Por este medio es como se extendió con tanta rapidez el cristianismo por el Imperio Romano, a pesar del poderío de sus enemigos, del ambiente de corrupción generalizaba de la sociedad y de las persecuciones de toda clase que tuvieron que sufrir.

La Iglesia no tuvo necesidad entonces de inventar diversiones para alejar de los torpes e inmundos espectáculos paganos las almas que tra taba de ganar para Jesucristo. El «Pan y Circo” de los romanos decadentes podría traducirse hoy día por «Discoteca y fiesta». S. Ambro sio y S. Agustín, por ejemplo, prodigiosos conquistadores de almas, no tuvieron que organizar para sus fieles ninguna diversión capaz de hacerles olvidar los placeres que les ofrecía el paganismo.

Lo que sí hizo la Iglesia primitiva es formar auténticos seguidores de Cristo, cuyas virtudes llenaban de asombro a los paganos y de admiración a toda alma noble y sincera, por muchos prejuicios que pudiesen tener contra la nueva religión.

## Ejercicios propuestos
**a.** Responde a estas preguntas sobre el texto acerca de la Iglesia primitiva:
(i) ¿A pesar de qué tres cosas se extendió el cristianismo por el Imperio Romano?
(ii) ¿Cómo podría traducirse hoy día el «Pan y Circo» de los romanos decadentes?
(iii) ¿Qué formó la Iglesia primitiva?
**b.** Repite el fragmento del texto sobre la Iglesia primitiva que va desde "Por este medio" hasta "ofrecía el paganismo.", ambas partes incluidas.
**c.** Prosigue el texto sobre la Iglesia primitiva a partir de su última oración.

## Datos de origen
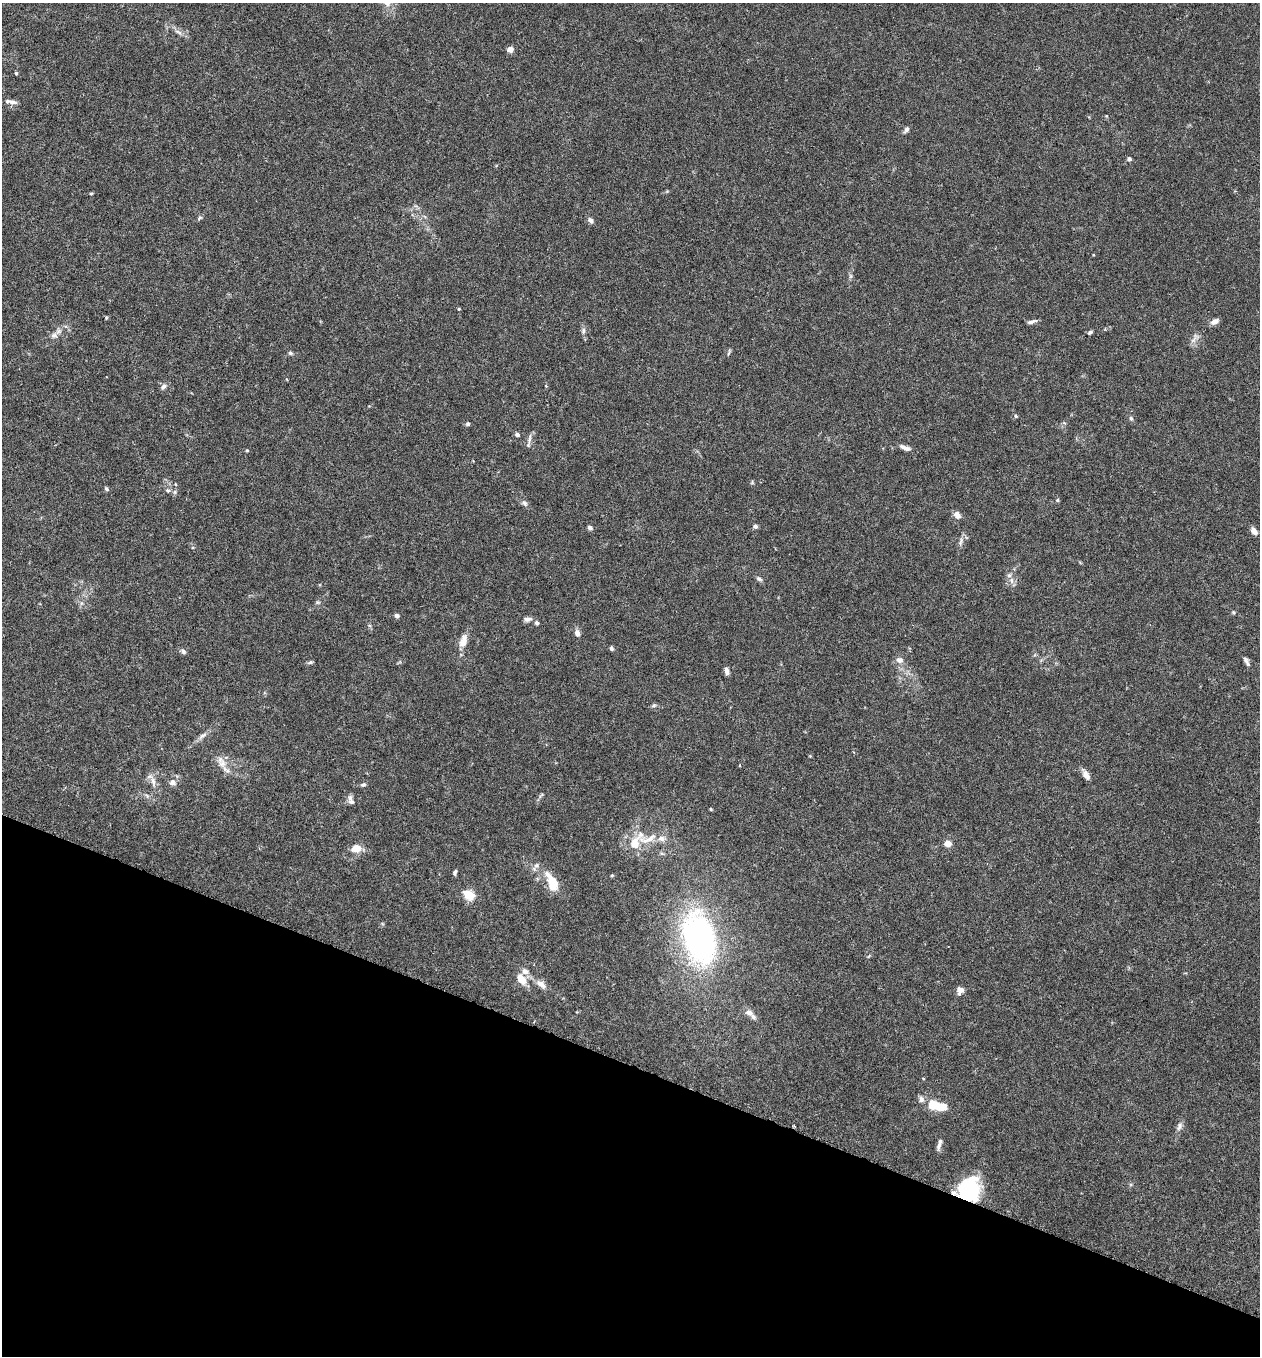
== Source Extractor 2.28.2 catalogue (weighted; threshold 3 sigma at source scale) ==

## Respuestas por ejercicio
**a.**
(i) Del poderío de sus enemigos, del ambiente de corrupción de la sociedad y de las persecuciones de toda clase.
(ii) Por «Discoteca y fiesta».
(iii) Auténticos seguidores de Cristo.

**b.**
Por este medio es como se extendió con tanta rapidez el cristianismo por el Imperio Romano, a pesar del poderío de sus enemigos, del ambiente de corrupción generalizaba de la sociedad y de las persecuciones de toda clase que tuvieron que sufrir.

La Iglesia no tuvo necesidad entonces de inventar diversiones para alejar de los torpes e inmundos espectáculos paganos las almas que tra taba de ganar para Jesucristo. El «Pan y Circo” de los romanos decadentes podría traducirse hoy día por «Discoteca y fiesta». S. Ambro sio y S. Agustín, por ejemplo, prodigiosos conquistadores de almas, no tuvieron que organizar para sus fieles ninguna diversión capaz de hacerles olvidar los placeres que les ofrecía el paganismo.

**c.**
Ante un hecho tan sorprendente, nos podríamos preguntar si hoy no estaremos atribuyendo una confianza excesiva en los medios humanos, colocándolos por encima de los sobrenaturales. El ejemplo será siempre nuestra mayor arma apostólica. Solo el ejemplo arrastra. Las conferencias, los buenos libros, la prensa católica y aun las mismas homilías, deben gravitar alrededor de este programa: «Acercar las almas a Dios mediante el ejemplo de cristianos de profunda vida interior que aspiren a la santidad».

Esta debe ser la principal misión del apóstol, formar excelentes cristianos de vida ejemplar. Si no hacemos esto, que no nos extrañe después que en muchas naciones una gran parte de la población permanezca sumergida en la indiferencia religiosa.

¿Qué religión es ésta que sabe engendrar tan nobles virtudes? Así se decían los paganos asombrados.

No basta con que huyamos del mal. Para causar admiración y deseos de ser imitados, debemos crecer en santidad. Hay que hacer el bien, pues sólo el ejemplo arrastra. Hay que hacer resplandecer las virtudes evangélicas, tal como Jesucristo las expuso en el sermón de la montaña.

Si en toda la Iglesia se viviese el «amaos los unos a los otros», ella vendría a ser la gran fuerza que uniría a los pueblos como hermanos. Lo mismo podríamos decir de las demás virtudes.

Un día Pío X conversaba con varios cardenales.

—¿Cuál es la cosa más necesaria hoy día para la salvación de la sociedad?, preguntó el Papa.

—Fundar escuelas católicas, respondió uno de ellos.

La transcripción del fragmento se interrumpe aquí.